▶ REQUIRED ACTION
Copy out the post on Megahard Corp below word for word, in full.

──────── DOCUMENT EXCERPT ────────

Friday, August 29, 2008

Megahard Corp: Open Source EDA as-a-Service

Prescience is a quality of those who act on it:

Building very-large-scale parallel computing structures requires simulation and design-cost analysis whose associated optimizations are MegaHard problems (yes, I'm re-branding NP-Hard). A Software-as-a-Service (SaaS) provider of vendor-neutral simulation, synthesis, mapping, and place-and-route tools could change the electronic design automation industry substantially.

If a supercomputer architecture could perform the MegaHard compiler tasks associated with compiling parallel systems in less time than the current tools (within seconds instead of minutes/hours) many designers would gladly pay for access. If the supercomputer uses distributed algorithms, then many people may offer spare cycles to do parts of your MegaHard jobs. Most developers using such a tool would gladly lend their idle cycles to perform graph permutations and compute cost functions.

So let's motivate and create a business model for the tentatively-named, Megahard Corp.

Megahard Corp. (pronounced "Mega Hardcore") has the opposite business model of Microsoft Corp. Instead of selling closed source software and tools as licensed applications, Megahard provides open-source hardware IP and development tools as a service.

The writing is on the wall: we are transitioning from personal-computing, single-core desktop world to a shared-computing, multicore/FPGA embedded world. Yet the complexity of parallel system designs and the computational strain on tools to compile them is growing faster than the performance of a practical desktop computer. The decision for EDA firms to adopt the Application Service Provider (ASP) model probably made sense at some point in the last millennium: design assumptions are much different when you are connected to a massive parallel computer. Because current tools take much, much longer to compile than the file transfer time, there is potential to improve the compiler market by providing electronic design automation tools online.

──────── SOURCE INFORMATION ────────

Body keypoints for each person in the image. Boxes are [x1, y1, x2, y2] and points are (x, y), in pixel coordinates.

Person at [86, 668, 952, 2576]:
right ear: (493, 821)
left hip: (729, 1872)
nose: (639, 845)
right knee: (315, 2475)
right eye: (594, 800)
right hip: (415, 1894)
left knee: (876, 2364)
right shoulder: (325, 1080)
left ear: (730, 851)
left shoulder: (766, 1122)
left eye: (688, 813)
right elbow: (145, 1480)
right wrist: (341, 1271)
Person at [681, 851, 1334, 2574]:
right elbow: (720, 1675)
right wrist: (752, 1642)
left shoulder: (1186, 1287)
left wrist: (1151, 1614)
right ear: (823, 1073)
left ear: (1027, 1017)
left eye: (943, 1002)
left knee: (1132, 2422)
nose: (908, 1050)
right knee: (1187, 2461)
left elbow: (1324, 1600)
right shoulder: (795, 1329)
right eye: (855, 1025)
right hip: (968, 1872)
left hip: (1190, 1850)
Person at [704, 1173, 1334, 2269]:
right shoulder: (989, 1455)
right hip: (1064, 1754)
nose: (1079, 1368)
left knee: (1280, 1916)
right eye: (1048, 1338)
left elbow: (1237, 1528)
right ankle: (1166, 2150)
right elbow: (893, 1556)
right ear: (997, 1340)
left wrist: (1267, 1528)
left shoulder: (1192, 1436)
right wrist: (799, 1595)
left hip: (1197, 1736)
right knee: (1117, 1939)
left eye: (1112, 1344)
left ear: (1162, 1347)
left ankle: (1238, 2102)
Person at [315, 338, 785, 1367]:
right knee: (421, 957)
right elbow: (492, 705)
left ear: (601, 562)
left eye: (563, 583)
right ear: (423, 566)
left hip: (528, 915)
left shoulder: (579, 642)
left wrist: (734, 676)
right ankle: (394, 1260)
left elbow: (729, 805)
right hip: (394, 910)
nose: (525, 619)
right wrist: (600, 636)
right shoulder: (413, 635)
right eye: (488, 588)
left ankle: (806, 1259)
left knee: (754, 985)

────────

▶ TASK OUTPUT
Friday, August 29, 2008

Megahard Corp: Open Source EDA as-a-Service

Prescience is a quality of those who act on it:

Building very-large-scale parallel computing structures requires simulation and design-cost analysis whose associated optimizations are MegaHard problems (yes, I'm re-branding NP-Hard). A Software-as-a-Service (SaaS) provider of vendor-neutral simulation, synthesis, mapping, and place-and-route tools could change the electronic design automation industry substantially.

If a supercomputer architecture could perform the MegaHard compiler tasks associated with compiling parallel systems in less time than the current tools (within seconds instead of minutes/hours) many designers would gladly pay for access. If the supercomputer uses distributed algorithms, then many people may offer spare cycles to do parts of your MegaHard jobs. Most developers using such a tool would gladly lend their idle cycles to perform graph permutations and compute cost functions.

So let's motivate and create a business model for the tentatively-named, Megahard Corp.

Megahard Corp. (pronounced "Mega Hardcore") has the opposite business model of Microsoft Corp. Instead of selling closed source software and tools as licensed applications, Megahard provides open-source hardware IP and development tools as a service.

The writing is on the wall: we are transitioning from personal-computing, single-core desktop world to a shared-computing, multicore/FPGA embedded world. Yet the complexity of parallel system designs and the computational strain on tools to compile them is growing faster than the performance of a practical desktop computer. The decision for EDA firms to adopt the Application Service Provider (ASP) model probably made sense at some point in the last millennium: design assumptions are much different when you are connected to a massive parallel computer. Because current tools take much, much longer to compile than the file transfer time, there is potential to improve the compiler market by providing electronic design automation tools online.